Гилад не успел ответить — за него ответил командир патруля:
— Сейчас — допьем и поедем…
— На твоем месте я бы тут не маячил… — сказал Миша.
— Эй, ты что-нибудь видишь?
— Ни хрена не вижу! Но вот твою задницу могут видеть очень многие…
Ави рассмеялся, легко и беззаботно, как и все, что он делал до тех пор, пока не началась война.
— Тогда не дергайся! Даже если я сейчас сниму штаны и выставлю напоказ свою тощую задницу — муслики все равно не смогут в нее попасть, у них нет настоящих снайперов. Тем более — рядом их нет.
Может, оно и так. Но Миша все равно не рисковал бы, он хорошо помнил тот случай, когда на чек-пойнте расстреляли десятерых, из них девятерых насмерть. Как потом стало известно разведке, работал, скорее всего, русский наемник, бывший «афганец». Что мешает объявиться здесь и сейчас еще одному такому снайперу?[73]

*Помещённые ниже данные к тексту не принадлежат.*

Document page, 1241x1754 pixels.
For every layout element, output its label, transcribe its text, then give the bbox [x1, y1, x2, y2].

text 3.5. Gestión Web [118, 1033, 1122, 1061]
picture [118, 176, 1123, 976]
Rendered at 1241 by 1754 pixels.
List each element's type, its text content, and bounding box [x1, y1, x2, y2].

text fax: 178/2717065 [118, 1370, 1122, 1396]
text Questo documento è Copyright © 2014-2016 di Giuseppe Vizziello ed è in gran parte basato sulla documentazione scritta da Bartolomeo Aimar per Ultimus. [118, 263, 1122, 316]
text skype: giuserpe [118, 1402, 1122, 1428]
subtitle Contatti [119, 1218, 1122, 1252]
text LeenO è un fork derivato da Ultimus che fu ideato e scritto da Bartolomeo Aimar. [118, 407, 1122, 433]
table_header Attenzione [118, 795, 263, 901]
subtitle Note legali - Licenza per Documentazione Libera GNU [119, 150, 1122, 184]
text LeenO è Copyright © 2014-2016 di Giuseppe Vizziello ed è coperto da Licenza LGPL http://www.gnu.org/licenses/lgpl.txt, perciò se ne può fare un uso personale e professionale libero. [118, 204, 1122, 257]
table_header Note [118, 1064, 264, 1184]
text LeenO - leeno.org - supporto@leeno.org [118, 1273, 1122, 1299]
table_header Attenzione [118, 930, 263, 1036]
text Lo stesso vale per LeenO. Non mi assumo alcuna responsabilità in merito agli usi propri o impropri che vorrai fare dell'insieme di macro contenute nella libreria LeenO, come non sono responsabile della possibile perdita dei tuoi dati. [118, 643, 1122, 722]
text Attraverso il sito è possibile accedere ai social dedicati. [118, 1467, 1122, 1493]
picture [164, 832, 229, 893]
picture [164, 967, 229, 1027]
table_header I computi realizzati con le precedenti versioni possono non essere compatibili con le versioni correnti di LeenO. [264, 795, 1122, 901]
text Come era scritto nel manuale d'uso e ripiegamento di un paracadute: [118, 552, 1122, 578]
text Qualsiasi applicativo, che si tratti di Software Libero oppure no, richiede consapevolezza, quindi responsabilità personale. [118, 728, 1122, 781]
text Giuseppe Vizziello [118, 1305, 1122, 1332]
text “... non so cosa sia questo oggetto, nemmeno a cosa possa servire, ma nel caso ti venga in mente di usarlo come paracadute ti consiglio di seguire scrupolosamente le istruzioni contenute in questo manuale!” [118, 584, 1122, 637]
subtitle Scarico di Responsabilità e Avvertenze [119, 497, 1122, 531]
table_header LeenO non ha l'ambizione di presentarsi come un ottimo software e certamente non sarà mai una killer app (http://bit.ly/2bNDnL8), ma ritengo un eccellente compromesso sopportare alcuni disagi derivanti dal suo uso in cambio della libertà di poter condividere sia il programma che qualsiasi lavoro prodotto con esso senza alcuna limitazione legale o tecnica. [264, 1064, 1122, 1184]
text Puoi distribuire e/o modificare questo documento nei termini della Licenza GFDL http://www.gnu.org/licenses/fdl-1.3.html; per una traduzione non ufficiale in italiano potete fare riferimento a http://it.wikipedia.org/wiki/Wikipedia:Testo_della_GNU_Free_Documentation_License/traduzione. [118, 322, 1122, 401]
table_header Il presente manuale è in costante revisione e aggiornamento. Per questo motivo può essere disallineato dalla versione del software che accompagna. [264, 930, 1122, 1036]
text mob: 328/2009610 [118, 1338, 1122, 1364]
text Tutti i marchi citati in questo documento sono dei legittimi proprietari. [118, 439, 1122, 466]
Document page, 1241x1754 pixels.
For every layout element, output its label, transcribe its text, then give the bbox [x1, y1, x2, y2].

Было жарко… Жарко настолько, что было нечем дышать, а по спине ползли струйки пота, они ползли очень медленно, а почесать спину было нельзя из-за бронежилета. Вздохнув, Миша оторвался от наблюдения, снял с пояса большую, едва не в два раза больше штатной флягу, отвинтил колпачок — и с наслаждением приложился к ней, глотая теплую, чуть подсоленную для компенсации выходящих с потом солей, воду.